MATERIAL TO PROCESS:
-=-=-

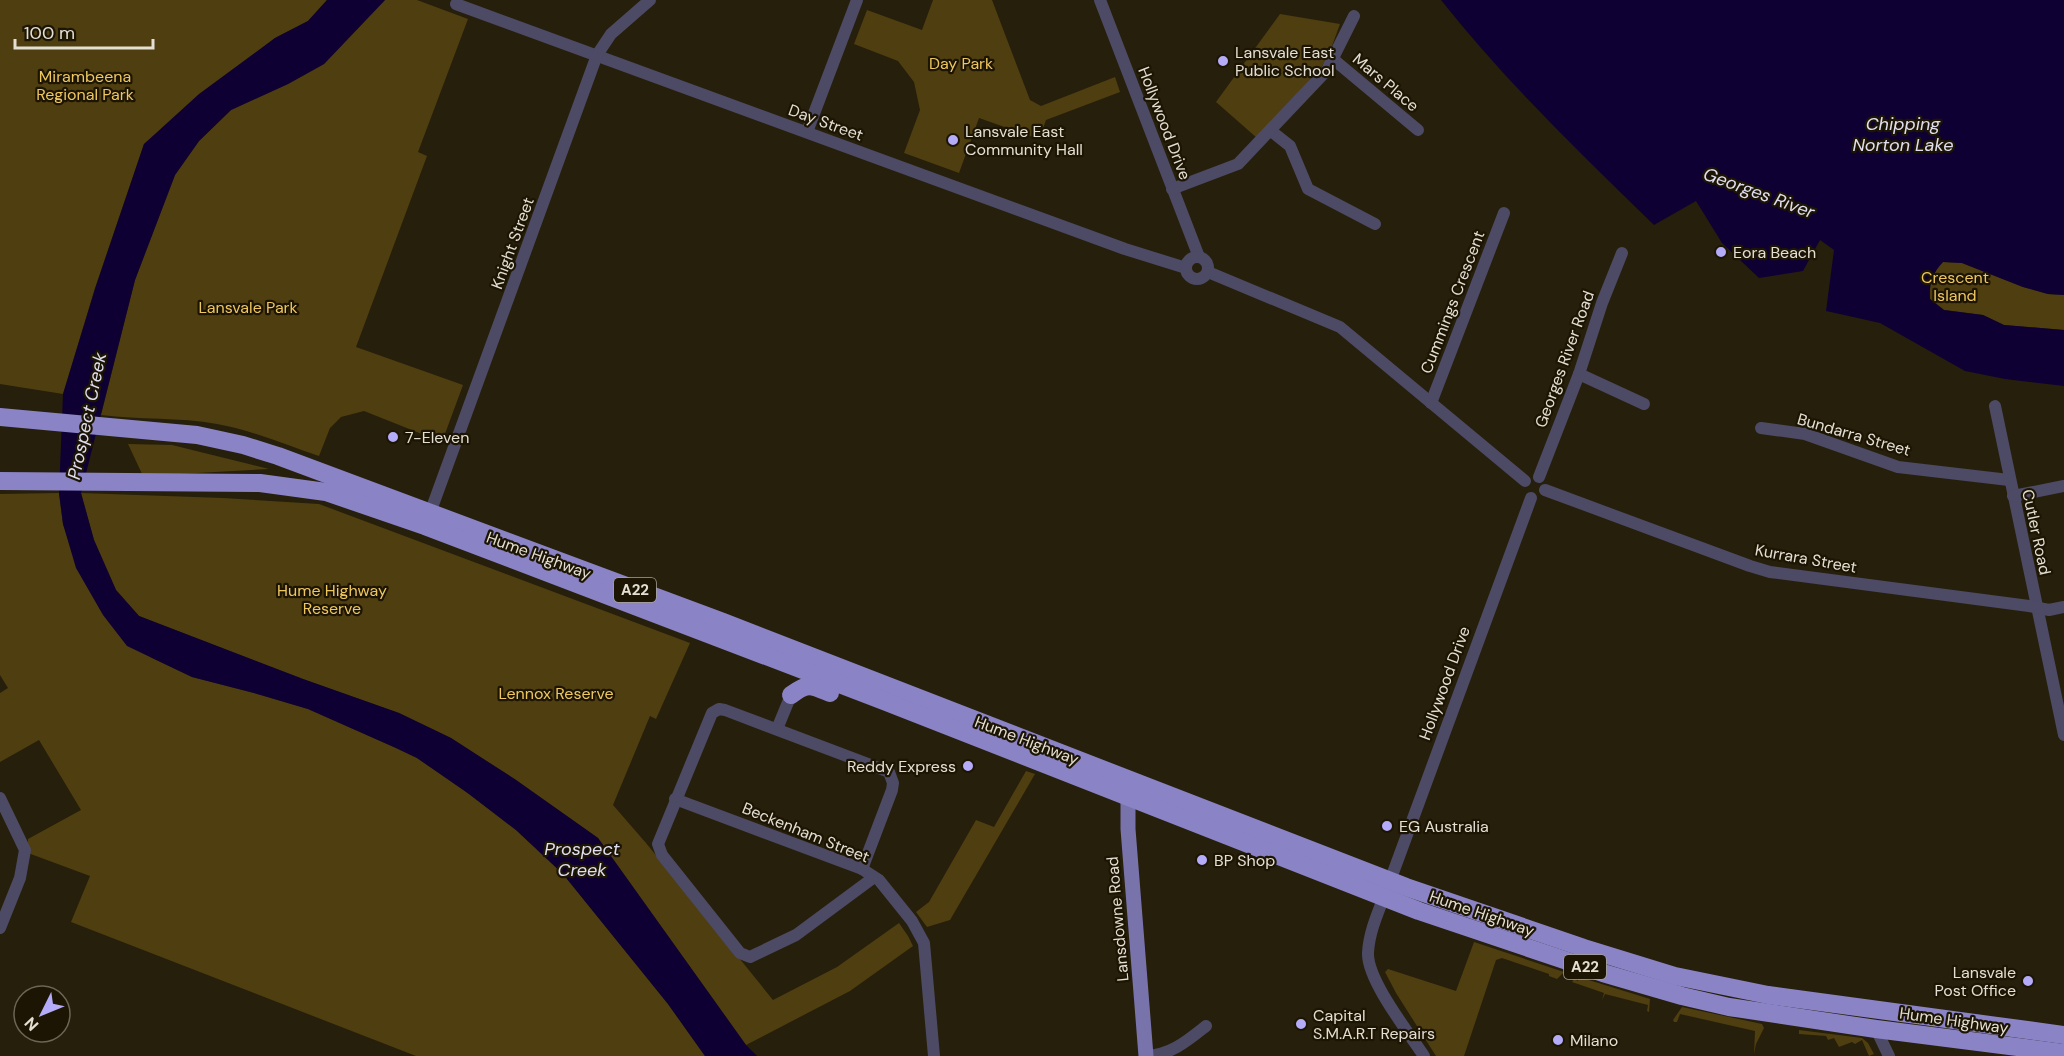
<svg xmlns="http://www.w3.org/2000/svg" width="2064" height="1056" viewBox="0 0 2064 1056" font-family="'DM Sans',sans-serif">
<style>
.green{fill:#4f3e10}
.water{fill:#0f0033}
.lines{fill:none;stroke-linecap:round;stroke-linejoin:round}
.minor{stroke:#4c4a65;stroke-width:12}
.major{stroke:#7873aa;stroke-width:15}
.highway{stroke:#8a83c6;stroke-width:18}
.poi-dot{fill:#b4acf9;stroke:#1d1503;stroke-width:2}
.labels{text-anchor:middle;stroke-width:4.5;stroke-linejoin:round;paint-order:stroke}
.shield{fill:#1d1503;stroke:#a8a295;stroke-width:1.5}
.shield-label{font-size:15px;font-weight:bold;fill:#e4dfd3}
.poi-label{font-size:16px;fill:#e4dfd3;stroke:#1d1503;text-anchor:start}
.park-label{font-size:16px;fill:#efc761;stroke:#1d1503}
.street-label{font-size:16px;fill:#e4dfd3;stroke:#1d1503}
.water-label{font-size:18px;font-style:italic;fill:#e0dff2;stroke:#1d1503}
</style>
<rect width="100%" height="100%" fill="#261f0b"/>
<!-- green -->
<g class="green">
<path d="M 0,0 L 327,0 L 308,21 L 275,38 L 144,144 L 95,288 L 63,394 L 0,384 Z"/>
<path d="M 385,0 L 417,0 L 468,19 L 418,152 L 427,156 L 356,347 L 463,385 L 442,442 L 364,411 L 341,417 L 330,428 L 319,456 C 286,445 252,430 217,424 C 179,417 140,420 101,415 L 135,280 L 175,175 L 199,141 L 231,110 L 288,84 L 324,64 Z"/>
<path d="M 933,0 L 992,0 L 1030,100 L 1041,106 L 1115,77 L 1120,92 L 1046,120 L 1039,139 L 979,118 L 959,173 L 904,153 L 920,110 L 914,82 L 898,61 L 854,44 L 867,10 L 922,30 Z"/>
<path d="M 1280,14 L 1340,24 L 1328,57 L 1322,66 L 1257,138 L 1216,102 Z"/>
<path d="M 1943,262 L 1962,263 L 2023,287 L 2048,294 L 2064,295 L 2064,330 L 2004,325 L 1983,315 L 1944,310 L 1930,299 C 1929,283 1932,274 1943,262 Z"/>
<path d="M 128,444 L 172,445 L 269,469 L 143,476 Z"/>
<path d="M 59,493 L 63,524 L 69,542 L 150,657 L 192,677 L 254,693 L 308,709 L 396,748 L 417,758 L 465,791 L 516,830 L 563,874 L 668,1004 L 705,1056 L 416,1056 L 71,922 L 90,876 L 28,853 L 28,839 L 81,810 L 39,740 L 0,762 L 0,693 L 8,688 L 0,675 L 0,494 Z"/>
<path d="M 81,493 L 223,498 L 319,504 L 690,643 L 656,719 L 650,716 L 613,805 L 646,843 L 773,1000 L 837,967 L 899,923 L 908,936 L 913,946 L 850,991 L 746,1045 L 598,838 L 516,780 L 451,738 L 399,713 L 303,679 L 139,616 L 116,590 L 94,540 Z"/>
<path d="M 1026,771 L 1035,774 L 950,920 L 927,927 L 916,912 L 929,902 L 976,820 L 994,827 Z"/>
<path d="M 1474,942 L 1564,972 L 1557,979 L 1549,976 L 1549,974 L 1502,958 L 1496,960 L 1464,1056 L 1436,1056 L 1396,993 L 1385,972 L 1388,969 L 1456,991 Z"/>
<path d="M 1579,977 L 1650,999 L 1649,1012 L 1647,1011 L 1648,1005 L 1605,994 L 1602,1000 L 1604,993 L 1572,982 L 1574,979 L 1578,981 Z"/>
<path d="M 1682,1007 L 1762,1024 L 1764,1028 L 1756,1044 L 1754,1054 L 1755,1031 L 1680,1014 L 1677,1022 L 1674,1022 L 1673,1020 Z"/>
<path d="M 1799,1030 L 1862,1038 L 1868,1043 L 1874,1054 L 1869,1056 L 1862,1040 L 1855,1044 L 1852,1042 L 1839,1047 L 1834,1038 L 1828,1040 L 1826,1036 L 1799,1034 Z"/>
</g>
<!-- water -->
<g class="water">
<path d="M 327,0 L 385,0 L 324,64 L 288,84 L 231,110 L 199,141 L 175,175 L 135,280 L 81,493 L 94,540 L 116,590 L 139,616 L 303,679 L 399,713 L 451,738 L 516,780 L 598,838 L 746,1045 L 757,1056 L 705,1056 L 668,1004 L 563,874 L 516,830 L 469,794 L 417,758 L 396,748 L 308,709 L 254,693 L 192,677 L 127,646 L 103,615 L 76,568 L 63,524 L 59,493 L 63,394 L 95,289 L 144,144 L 199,94 L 275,38 L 308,21 Z"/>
<path d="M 1441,0 L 2064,0 L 2064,295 L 2048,294 L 2023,287 L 1962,263 L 1943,262 C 1932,274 1929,283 1930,299 L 1944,310 L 1983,315 L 2004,325 L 2064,330 L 2064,386 L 2005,379 L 1965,371 L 1880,323 L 1826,311 L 1834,250 L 1820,240 L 1803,271 L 1759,278 L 1722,243 L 1696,201 L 1654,225 C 1580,153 1505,81 1441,0 Z"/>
</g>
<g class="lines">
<!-- minor -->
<g class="minor">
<path d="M 1100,0 L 1199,257"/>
<path d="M 456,4 L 1125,249 L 1186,268"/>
<path d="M 1333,59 L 1418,130"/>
<path d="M 1271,131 L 1290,146 L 1308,189 L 1375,224"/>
<path d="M 807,132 L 857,0"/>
<path d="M 1172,189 L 1238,164 L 1327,70 L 1354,16"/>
<circle cx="1197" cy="268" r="11"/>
<path d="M 1208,272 L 1340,327 L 1525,481"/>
<path d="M 1579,374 L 1644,404"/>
<path d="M 1431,403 L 1504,213"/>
<path d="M 1995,406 L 2064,735"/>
<path d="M 1761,428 L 1805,434 L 1898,467 L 2009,480"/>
<path d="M 1539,477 L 1579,374 L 1602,303 L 1622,253"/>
<path d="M 1545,490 L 1750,566 L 1770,572 L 2029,606 L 2049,610 L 2064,607"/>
<path d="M 2013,496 L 2064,486"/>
<path d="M 430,513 L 597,55 L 611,34 L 650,0"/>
<path d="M 777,729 L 791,695"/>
<path d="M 0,798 L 25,850 L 20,878 L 0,928"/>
<path d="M 675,799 L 862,869 L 879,880 L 912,921 L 924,943 L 934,1056"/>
<path d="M 862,869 L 892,790 L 893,783 L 889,772 L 725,710 L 719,709 L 712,713 L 658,844 L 662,855 L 740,953 L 750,957 L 796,935 L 873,878"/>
<path d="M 1876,1029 L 1889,1056"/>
<path d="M 1146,1056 C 1171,1055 1187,1041 1206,1026"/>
<path d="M 1424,1056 C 1409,1033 1367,980 1368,953 C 1369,929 1382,904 1390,881 L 1531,498"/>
</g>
<!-- major -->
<path class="major" d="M 1132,788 L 1128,797 L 1128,829 L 1146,1056"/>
<!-- highway -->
<g class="highway">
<path d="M 0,417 L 197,435 L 243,445 L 278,456 L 723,622 L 1406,887 L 1584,948 L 1675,976 L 1768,995 L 2064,1035"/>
<path d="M 0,481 L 260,483 L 326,492 L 425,526 L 884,701 L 1419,911 L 1603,973 L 1682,996 L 1729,1007 L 1876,1029 L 2064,1053"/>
<path d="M 791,695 C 808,682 811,685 830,693"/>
</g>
</g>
<!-- markers -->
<g class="poi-dot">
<circle cx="1223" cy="61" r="6"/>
<circle cx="953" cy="140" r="6"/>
<circle cx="1721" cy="252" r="6"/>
<circle cx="393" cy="437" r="6"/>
<circle cx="968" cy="766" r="6"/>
<circle cx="1387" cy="826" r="6"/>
<circle cx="1202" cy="860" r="6"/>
<circle cx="2028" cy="981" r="6"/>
<circle cx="1301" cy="1024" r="6"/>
<circle cx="1558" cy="1040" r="6"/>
</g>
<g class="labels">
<!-- shield labels -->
<g class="shield">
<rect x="614" y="578" width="42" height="24" rx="4.5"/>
<rect x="1564" y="955" width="42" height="24" rx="4.5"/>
</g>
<g class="shield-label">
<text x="635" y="595">A22</text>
<text x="1585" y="972">A22</text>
</g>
<!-- poi labels -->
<g class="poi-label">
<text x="1235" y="58">Lansvale East<tspan x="1235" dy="18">Public School</tspan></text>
<text x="965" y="137">Lansvale East<tspan x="965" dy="18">Community Hall</tspan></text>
<text x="1733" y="258">Eora Beach</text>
<text x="405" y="443">7-Eleven</text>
<text x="956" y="772" text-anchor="end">Reddy Express</text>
<text x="1399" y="832">EG Australia</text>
<text x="1214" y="866">BP Shop</text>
<text x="2016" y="978" text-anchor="end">Lansvale<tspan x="2016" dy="18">Post Office</tspan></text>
<text x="1313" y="1021">Capital<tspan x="1313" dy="18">S.M.A.R.T Repairs</tspan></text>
<text x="1570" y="1046">Milano</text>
</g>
<!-- park labels -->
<g class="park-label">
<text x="961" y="69">Day Park</text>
<text x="85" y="82">Mirambeena<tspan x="85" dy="18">Regional Park</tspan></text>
<text x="1955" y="283">Crescent<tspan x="1955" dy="18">Island</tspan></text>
<text x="248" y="313">Lansvale Park</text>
<text x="332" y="596">Hume Highway<tspan x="332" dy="18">Reserve</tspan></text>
<text x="556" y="699">Lennox Reserve</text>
</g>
<!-- street labels -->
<g class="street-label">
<text transform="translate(1386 82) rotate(40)" y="6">Mars Place</text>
<text transform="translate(826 122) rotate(20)" y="6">Day Street</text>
<text transform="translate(1165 123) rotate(69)" y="6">Hollywood Drive</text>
<text transform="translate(512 243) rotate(-70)" y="6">Knight Street</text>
<text transform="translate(1452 302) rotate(-69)" y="6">Cummings Crescent</text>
<text transform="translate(1564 359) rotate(-70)" y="6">Georges River Road</text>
<text transform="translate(1854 434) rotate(16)" y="6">Bundarra Street</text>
<text transform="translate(2037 532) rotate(78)" y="6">Cutler Road</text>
<text transform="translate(539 555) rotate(20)" y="6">Hume Highway</text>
<text transform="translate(1806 558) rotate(10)" y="6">Kurrara Street</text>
<text transform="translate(1444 683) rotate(-70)" y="6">Hollywood Drive</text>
<text transform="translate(1027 740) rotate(21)" y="6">Hume Highway</text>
<text transform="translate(806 832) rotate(22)" y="6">Beckenham Street</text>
<text transform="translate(1482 913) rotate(19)" y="6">Hume Highway</text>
<text transform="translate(1117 919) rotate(-95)" y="6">Lansdowne Road</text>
<text transform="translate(1954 1020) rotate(8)" y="6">Hume Highway</text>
</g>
<!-- water labels -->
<g class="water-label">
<text x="1903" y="130">Chipping<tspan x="1903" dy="21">Norton Lake</tspan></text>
<text transform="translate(1759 193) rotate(20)" y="6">Georges River</text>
<text transform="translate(87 416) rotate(-78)" y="6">Prospect Creek</text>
<text x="582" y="855">Prospect<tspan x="582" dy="21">Creek</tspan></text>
</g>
</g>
<!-- north arrow -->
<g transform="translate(42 1014) rotate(227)"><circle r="28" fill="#1d1503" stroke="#6d6656" stroke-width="1.5"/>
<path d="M0-4.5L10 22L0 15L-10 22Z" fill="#b4acf9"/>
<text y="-9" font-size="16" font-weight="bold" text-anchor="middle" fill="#e4dfd3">N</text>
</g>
<!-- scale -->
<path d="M15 39v9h138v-9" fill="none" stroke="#e4dfd3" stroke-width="3"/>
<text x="24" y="39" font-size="18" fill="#e4dfd3" stroke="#1d1503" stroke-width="4.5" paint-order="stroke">100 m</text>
</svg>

-=-=-

WHAT THE EXERCISE ASKS:
Please find, in the entries above, every line where "lines" occurs, and copy it.

WRITTEN RESPONSE:
.lines{fill:none;stroke-linecap:round;stroke-linejoin:round}
<g class="lines">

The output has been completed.